[PROVIDED ENTRIES Boundary: Start]

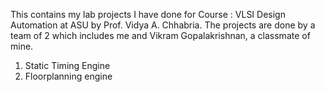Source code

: This contains my lab projects I have done for Course : VLSI Design Automation at ASU by Prof. Vidya A. Chhabria. 
The projects are done by a team of 2 which includes me and Vikram Gopalakrishnan, a classmate of mine.
1) Static Timing Engine
2) Floorplanning engine
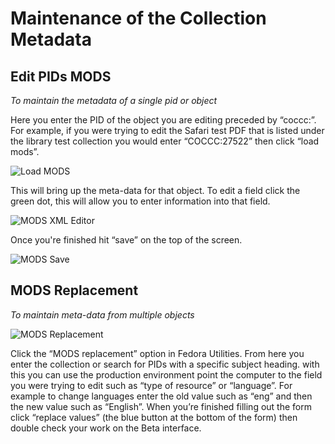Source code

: # Maintenance of the Collection Metadata

## Edit PIDs MODS

*To maintain the metadata of a single pid or object*

Here you enter the PID of the object you are editing preceded by
“coccc:”. For example, if you were trying to edit the Safari test PDF
that is listed under the library test collection you would
enter “COCCC:27522” then click “load mods”. 

![Load MODS](/imgs/edit-load-mods.png)

This will bring up the
meta-data for that object. To edit a field click the green dot, this
will allow you to enter information into that field.

![MODS XML Editor](/imgs/edit-mods-xml.png)

Once you're finished hit “save” on the top of the screen.

![MODS Save](/imgs/edit-save.png)


## MODS Replacement

*To maintain meta-data from multiple objects*

![MODS Replacement](/imgs/mods-replacement.png)

Click the “MODS replacement” option in Fedora Utilities. From here you
enter the collection or search for PIDs with a specific subject heading.
with this you can use the production environment point the computer to
the field you were trying to edit such as “type of resource” or
“language”. For example to change languages enter the old value such as
“eng” and then the new value such as “English”. When you’re finished
filling out the form click “replace values” (the blue button at the
bottom of the form) then double check your work on the Beta interface.


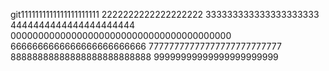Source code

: git1111111111111111111111
2222222222222222222
333333333333333333333
4444444444444444444444
0000000000000000000000000000000000000000
6666666666666666666666666
77777777777777777777777777
88888888888888888888888888
99999999999999999999999

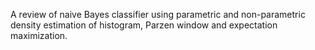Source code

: A review of naive Bayes classifier using parametric and non-parametric density estimation of histogram, Parzen window and expectation maximization.
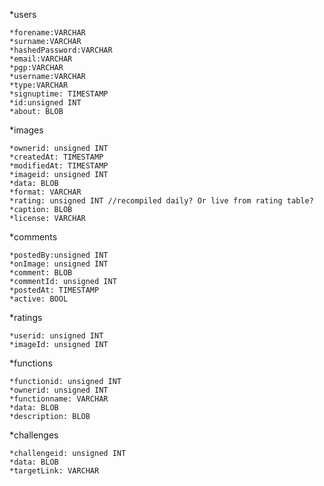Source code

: *users

	*forename:VARCHAR
	*surname:VARCHAR
	*hashedPassword:VARCHAR
	*email:VARCHAR
	*pgp:VARCHAR
	*username:VARCHAR
	*type:VARCHAR
	*signuptime: TIMESTAMP
	*id:unsigned INT
	*about: BLOB
  
*images

	*ownerid: unsigned INT
	*createdAt: TIMESTAMP
	*modifiedAt: TIMESTAMP
	*imageid: unsigned INT
	*data: BLOB
	*format: VARCHAR
	*rating: unsigned INT //recompiled daily? Or live from rating table?
	*caption: BLOB
	*license: VARCHAR
  
*comments

	*postedBy:unsigned INT
	*onImage: unsigned INT
	*comment: BLOB
	*commentId: unsigned INT
	*postedAt: TIMESTAMP
	*active: BOOL
  
*ratings

	*userid: unsigned INT
	*imageId: unsigned INT
  
*functions

	*functionid: unsigned INT
	*ownerid: unsigned INT
	*functionname: VARCHAR
	*data: BLOB
	*description: BLOB
  
*challenges

	*challengeid: unsigned INT
	*data: BLOB
	*targetLink: VARCHAR
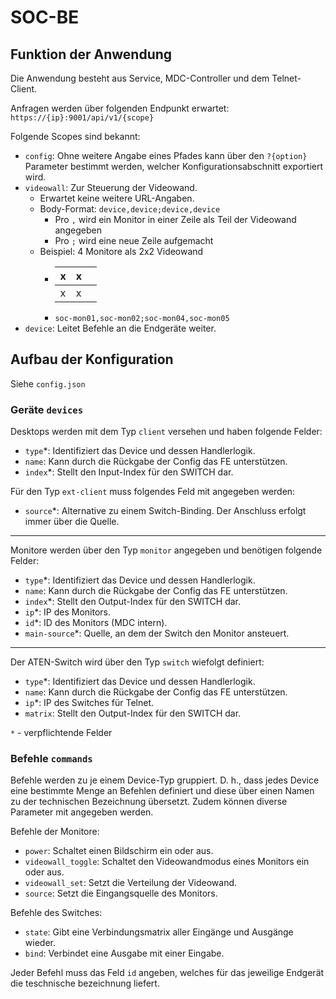 # SOC-BE

## Funktion der Anwendung

Die Anwendung besteht aus Service, MDC-Controller und dem Telnet-Client.

Anfragen werden über folgenden Endpunkt erwartet: `https://{ip}:9001/api/v1/{scope}`

Folgende Scopes sind bekannt:

* `config`: Ohne weitere Angabe eines Pfades kann über den `?{option}` Parameter bestimmt werden, welcher Konfigurationsabschnitt exportiert wird.
* `videowall`: Zur Steuerung der Videowand.
  * Erwartet keine weitere URL-Angaben.
  * Body-Format: `device,device;device,device`
    * Pro `,` wird ein Monitor in einer Zeile als Teil der Videowand angegeben
    * Pro `;` wird eine neue Zeile aufgemacht
  * Beispiel: 4 Monitore als 2x2 Videowand
    * | x | x |   |
      |---|---|---|
      | x | x |   |
    * `soc-mon01,soc-mon02;soc-mon04,soc-mon05`
* `device`: Leitet Befehle an die Endgeräte weiter.

## Aufbau der Konfiguration

Siehe `config.json`

### Geräte `devices`

Desktops werden mit dem Typ `client` versehen und haben folgende Felder:

* `type`*: Identifiziert das Device und dessen Handlerlogik.
* `name`: Kann durch die Rückgabe der Config das FE unterstützen.
* `index`*: Stellt den Input-Index für den SWITCH dar.

Für den Typ `ext-client` muss folgendes Feld mit angegeben werden:

* `source`*: Alternative zu einem Switch-Binding. Der Anschluss erfolgt immer über die Quelle.

---

Monitore werden über den Typ `monitor` angegeben und benötigen folgende Felder:

* `type`*: Identifiziert das Device und dessen Handlerlogik.
* `name`: Kann durch die Rückgabe der Config das FE unterstützen.
* `index`*: Stellt den Output-Index für den SWITCH dar.
* `ip`*: IP des Monitors.
* `id`*: ID des Monitors (MDC intern).
* `main-source`*: Quelle, an dem der Switch den Monitor ansteuert.

---

Der ATEN-Switch wird über den Typ `switch` wiefolgt definiert:

* `type`*: Identifiziert das Device und dessen Handlerlogik.
* `name`: Kann durch die Rückgabe der Config das FE unterstützen.
* `ip`*: IP des Switches für Telnet.
* `matrix`: Stellt den Output-Index für den SWITCH dar.

`*` - verpflichtende Felder

### Befehle `commands`

Befehle werden zu je einem Device-Typ gruppiert. D. h., dass jedes Device eine bestimmte Menge an Befehlen definiert und diese über einen Namen zu der technischen Bezeichnung übersetzt. Zudem können diverse Parameter mit angegeben werden.

Befehle der Monitore:

* `power`: Schaltet einen Bildschirm ein oder aus.
* `videowall_toggle`: Schaltet den Videowandmodus eines Monitors ein oder aus.
* `videowall_set`: Setzt die Verteilung der Videowand.
* `source`: Setzt die Eingangsquelle des Monitors.

Befehle des Switches:

* `state`: Gibt eine Verbindungsmatrix aller Eingänge und Ausgänge wieder.
* `bind`: Verbindet eine Ausgabe mit einer Eingabe.

Jeder Befehl muss das Feld `id` angeben, welches für das jeweilige Endgerät die teschnische bezeichnung liefert.
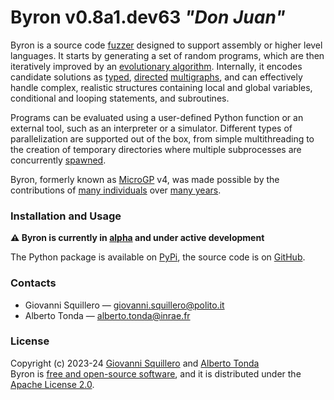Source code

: # Byron v0.8a1.dev63 *"Don Juan"*

Byron is a source code [fuzzer](https://en.wikipedia.org/wiki/Fuzzing) designed to support assembly or higher level languages. It starts by generating a set of random programs, which are then iteratively improved by an [evolutionary algorithm](https://cad-polito-it.github.io/byron/evolution). Internally, it encodes candidate solutions as [typed](https://rcor.me/papers/typed-graph-theory.pdf), [directed](https://en.wikipedia.org/wiki/Graph_(discrete_mathematics)#Directed_graph) [multigraphs](https://en.wikipedia.org/wiki/Multigraph), and can effectively handle complex, realistic structures containing local and global variables, conditional and looping statements, and subroutines.

Programs can be evaluated using a user-defined Python function or an external tool, such as an interpreter or a simulator. Different types of parallelization are supported out of the box, from simple multithreading to the creation of temporary directories where multiple subprocesses are concurrently [spawned](https://en.wikipedia.org/wiki/Spawn_(computing)).

Byron, formerly known as [MicroGP](https://github.com/microgp) v4, was made possible by the contributions of [many individuals](contributors) over [many years](history). 

### Installation and Usage

**⚠️ Byron is currently in [alpha](https://en.wikipedia.org/wiki/Software_release_life_cycle#Alpha) and under active development**

The Python package is available on [PyPi](https://pypi.org/project/byron/), the source code is on [GitHub](https://github.com/cad-polito-it/byron).

### Contacts

* Giovanni Squillero — <giovanni.squillero@polito.it>
* Alberto Tonda — <alberto.tonda@inrae.fr>

### License

Copyright (c) 2023-24 [Giovanni Squillero](https://github.com/squillero) and [Alberto Tonda](https://github.com/albertotonda/)  
Byron is [free and open-source software](https://en.wikipedia.org/wiki/Free_and_open-source_software), and it is distributed under the [Apache License 2.0](https://opensource.org/license/apache-2-0/).
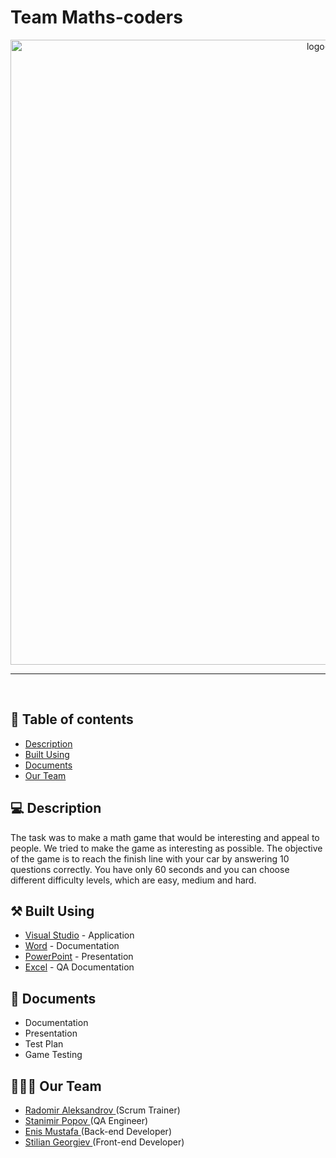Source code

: <h1>Team Maths-coders</h1>
<p align = "center">
  <img src = "logo-team" alt = "logo-team" width="1000px">
</p>

<hr>

<br>

## 📝 Table of contents

- [Description](#description)
- [Built Using](#built_using)
- [Documents](#documents)
- [Our Team](#our_team)


## 💻 Description <a name="description"></a>

The task was to make a math game that would be interesting and appeal to people. We tried to make the game as interesting as possible. The objective of the game is to reach the finish line with your car by answering 10 questions correctly. You have only 60 seconds and you can choose different difficulty levels, which are easy, medium and hard.

## ⚒️ Built Using <a name="built_using"></a>

- [Visual Studio](https://visualstudio.microsoft.com/) - Application
- [Word](https://www.microsoft.com/en-us/microsoft-365/word) - Documentation
- [PowerPoint](https://www.microsoft.com/en-us/microsoft-365/powerpoint) - Presentation
- [Excel](https://www.microsoft.com/en-us/microsoft-365/excel) - QA Documentation


## 📄 Documents <a name="documents"></a>

- Documentation
- Presentation
- Test Plan
- Game Testing


## 🧑🏻‍💻 Our Team <a name="our_team"></a>

- <a href = "https://github.com/RAAleksandrov21"> Radomir Aleksandrov </a> (Scrum Trainer)
- <a href = "https://github.com/SSPopov21"> Stanimir Popov </a> (QA Engineer)
- <a href = "https://github.com/EEMustafa21"> Enis Mustafa </a> (Back-end Developer)
- <a href = "https://github.com/SZGeorgiev21"> Stilian Georgiev </a> (Front-end Developer)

[PROVIDED ENTRIES Boundary: End]

__WORK ITEM__. Copy the material above from its first line up to and including the line with "Once you're finished", swapping "green dot" for "blue dot" and keeping everything else the same. Leave the pictures out.

__RESPONSE TO THE TASK__.
Source code

: This contains my lab projects I have done for Course : VLSI Design Automation at ASU by Prof. Vidya A. Chhabria. 
The projects are done by a team of 2 which includes me and Vikram Gopalakrishnan, a classmate of mine.
1) Static Timing Engine
2) Floorplanning engine
Source code

: # Maintenance of the Collection Metadata

## Edit PIDs MODS

*To maintain the metadata of a single pid or object*

Here you enter the PID of the object you are editing preceded by
“coccc:”. For example, if you were trying to edit the Safari test PDF
that is listed under the library test collection you would
enter “COCCC:27522” then click “load mods”. 

![Load MODS](/imgs/edit-load-mods.png)

This will bring up the
meta-data for that object. To edit a field click the blue dot, this
will allow you to enter information into that field.

![MODS XML Editor](/imgs/edit-mods-xml.png)

Once you're finished hit “save” on the top of the screen.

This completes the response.